Provided entries »
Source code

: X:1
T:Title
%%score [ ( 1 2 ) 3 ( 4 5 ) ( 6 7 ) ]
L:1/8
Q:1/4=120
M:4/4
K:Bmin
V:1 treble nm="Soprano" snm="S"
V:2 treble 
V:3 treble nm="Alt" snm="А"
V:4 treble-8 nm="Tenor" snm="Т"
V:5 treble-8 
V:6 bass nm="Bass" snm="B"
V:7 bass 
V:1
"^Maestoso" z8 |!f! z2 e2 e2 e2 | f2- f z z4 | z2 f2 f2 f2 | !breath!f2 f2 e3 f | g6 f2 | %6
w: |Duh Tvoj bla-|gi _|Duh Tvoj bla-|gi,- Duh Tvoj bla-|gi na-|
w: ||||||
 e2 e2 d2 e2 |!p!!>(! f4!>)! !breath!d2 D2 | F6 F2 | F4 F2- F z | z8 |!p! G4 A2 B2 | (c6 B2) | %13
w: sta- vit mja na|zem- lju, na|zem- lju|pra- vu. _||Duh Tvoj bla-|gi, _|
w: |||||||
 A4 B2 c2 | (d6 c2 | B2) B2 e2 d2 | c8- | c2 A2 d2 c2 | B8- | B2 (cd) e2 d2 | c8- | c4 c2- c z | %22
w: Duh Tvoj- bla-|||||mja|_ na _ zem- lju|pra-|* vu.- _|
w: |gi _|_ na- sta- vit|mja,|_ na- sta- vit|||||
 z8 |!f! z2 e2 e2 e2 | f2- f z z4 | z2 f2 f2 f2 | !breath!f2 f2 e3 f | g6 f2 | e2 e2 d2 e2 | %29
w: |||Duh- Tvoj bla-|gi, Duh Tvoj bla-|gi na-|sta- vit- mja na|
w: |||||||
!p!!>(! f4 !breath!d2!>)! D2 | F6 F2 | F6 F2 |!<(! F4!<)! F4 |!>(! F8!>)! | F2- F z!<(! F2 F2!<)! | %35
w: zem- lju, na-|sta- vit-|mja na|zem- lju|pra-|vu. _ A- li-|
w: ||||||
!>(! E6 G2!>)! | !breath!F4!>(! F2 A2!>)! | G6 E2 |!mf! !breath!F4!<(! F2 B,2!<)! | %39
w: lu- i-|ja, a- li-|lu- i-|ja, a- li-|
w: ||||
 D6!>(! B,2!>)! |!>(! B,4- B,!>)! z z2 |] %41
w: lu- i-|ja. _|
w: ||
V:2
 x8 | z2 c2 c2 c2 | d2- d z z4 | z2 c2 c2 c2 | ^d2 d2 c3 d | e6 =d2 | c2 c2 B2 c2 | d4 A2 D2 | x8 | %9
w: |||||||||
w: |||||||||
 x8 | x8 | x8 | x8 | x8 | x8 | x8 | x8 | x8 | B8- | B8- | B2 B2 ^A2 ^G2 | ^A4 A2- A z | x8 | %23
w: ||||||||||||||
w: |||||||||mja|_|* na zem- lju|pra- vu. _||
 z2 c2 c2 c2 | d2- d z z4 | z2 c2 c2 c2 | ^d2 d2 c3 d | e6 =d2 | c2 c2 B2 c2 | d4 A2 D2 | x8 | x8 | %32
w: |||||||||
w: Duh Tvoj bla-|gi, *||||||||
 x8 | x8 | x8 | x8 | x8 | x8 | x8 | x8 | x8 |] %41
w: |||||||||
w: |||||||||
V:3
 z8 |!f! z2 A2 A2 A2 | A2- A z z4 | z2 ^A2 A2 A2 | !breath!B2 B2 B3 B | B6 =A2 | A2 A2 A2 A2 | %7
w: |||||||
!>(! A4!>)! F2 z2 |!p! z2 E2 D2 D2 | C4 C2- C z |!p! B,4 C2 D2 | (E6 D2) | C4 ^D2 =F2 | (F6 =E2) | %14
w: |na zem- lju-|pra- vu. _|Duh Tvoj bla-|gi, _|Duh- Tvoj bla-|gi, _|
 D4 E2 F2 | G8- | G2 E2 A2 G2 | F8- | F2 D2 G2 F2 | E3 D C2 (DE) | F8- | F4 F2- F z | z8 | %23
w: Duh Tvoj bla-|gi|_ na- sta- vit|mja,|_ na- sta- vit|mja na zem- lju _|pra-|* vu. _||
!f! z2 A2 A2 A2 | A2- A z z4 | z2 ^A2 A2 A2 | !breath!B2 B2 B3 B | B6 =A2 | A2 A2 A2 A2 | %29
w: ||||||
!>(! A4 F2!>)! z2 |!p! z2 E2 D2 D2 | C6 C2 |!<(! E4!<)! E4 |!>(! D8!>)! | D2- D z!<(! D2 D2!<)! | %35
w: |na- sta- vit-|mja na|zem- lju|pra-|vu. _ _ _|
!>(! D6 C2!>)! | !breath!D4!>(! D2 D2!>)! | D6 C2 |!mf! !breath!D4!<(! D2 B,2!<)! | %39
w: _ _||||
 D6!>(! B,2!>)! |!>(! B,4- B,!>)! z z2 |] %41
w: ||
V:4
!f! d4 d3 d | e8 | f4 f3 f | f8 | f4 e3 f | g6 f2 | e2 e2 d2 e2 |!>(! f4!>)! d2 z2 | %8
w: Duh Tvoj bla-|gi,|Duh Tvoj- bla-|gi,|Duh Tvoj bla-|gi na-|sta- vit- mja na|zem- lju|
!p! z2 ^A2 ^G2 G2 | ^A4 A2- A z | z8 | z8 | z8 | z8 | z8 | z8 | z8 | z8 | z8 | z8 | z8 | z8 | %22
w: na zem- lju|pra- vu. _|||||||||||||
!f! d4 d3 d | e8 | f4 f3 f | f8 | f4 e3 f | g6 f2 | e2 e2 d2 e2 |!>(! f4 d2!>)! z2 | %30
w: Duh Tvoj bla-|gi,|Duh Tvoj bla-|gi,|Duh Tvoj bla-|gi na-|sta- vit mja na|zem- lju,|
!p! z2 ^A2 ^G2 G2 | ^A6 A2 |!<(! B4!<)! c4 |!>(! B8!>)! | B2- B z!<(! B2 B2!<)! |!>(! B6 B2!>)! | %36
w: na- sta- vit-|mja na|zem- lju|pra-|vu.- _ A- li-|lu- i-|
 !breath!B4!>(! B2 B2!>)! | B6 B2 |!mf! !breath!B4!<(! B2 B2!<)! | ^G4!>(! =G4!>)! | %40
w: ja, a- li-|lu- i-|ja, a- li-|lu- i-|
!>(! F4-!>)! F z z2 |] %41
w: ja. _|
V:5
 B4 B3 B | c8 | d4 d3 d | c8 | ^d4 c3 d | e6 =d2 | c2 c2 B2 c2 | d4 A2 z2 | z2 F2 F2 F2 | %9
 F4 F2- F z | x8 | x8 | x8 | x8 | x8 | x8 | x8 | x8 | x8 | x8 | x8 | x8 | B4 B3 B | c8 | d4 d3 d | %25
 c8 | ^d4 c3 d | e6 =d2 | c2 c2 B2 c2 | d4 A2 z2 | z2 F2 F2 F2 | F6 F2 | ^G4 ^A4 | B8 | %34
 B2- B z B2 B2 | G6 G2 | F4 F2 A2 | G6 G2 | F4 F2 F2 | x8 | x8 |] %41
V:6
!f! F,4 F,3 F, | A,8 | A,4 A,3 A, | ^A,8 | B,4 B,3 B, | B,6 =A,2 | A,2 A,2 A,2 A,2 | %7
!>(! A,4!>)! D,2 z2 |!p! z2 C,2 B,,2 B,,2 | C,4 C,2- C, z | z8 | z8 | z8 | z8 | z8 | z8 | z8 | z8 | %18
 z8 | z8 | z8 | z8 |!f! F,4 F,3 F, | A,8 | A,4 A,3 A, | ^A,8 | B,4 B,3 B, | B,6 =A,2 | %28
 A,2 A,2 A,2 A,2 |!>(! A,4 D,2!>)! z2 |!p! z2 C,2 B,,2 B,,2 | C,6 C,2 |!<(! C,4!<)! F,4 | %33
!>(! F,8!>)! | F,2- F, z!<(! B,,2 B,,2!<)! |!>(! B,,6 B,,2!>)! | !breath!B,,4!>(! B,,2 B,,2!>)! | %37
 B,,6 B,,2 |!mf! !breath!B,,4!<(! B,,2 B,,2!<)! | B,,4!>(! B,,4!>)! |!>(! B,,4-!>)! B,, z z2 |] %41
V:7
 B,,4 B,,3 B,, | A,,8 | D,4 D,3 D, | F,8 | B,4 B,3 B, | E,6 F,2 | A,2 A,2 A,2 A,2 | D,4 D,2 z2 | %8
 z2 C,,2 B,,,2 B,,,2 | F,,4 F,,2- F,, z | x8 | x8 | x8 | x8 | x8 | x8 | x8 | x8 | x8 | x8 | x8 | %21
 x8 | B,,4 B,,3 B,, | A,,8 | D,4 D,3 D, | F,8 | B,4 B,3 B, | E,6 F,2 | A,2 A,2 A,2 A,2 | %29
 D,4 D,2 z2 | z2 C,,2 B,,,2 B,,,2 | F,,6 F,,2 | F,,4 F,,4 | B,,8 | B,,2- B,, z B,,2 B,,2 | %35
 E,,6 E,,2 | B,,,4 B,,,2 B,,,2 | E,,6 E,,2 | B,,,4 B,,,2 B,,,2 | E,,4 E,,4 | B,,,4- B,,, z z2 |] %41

Your instructions » All lines above that contain "treble" are required in the answer.

Reply to the exercise »
V:1 treble nm="Soprano" snm="S"
V:2 treble 
V:3 treble nm="Alt" snm="А"
V:4 treble-8 nm="Tenor" snm="Т"
V:5 treble-8 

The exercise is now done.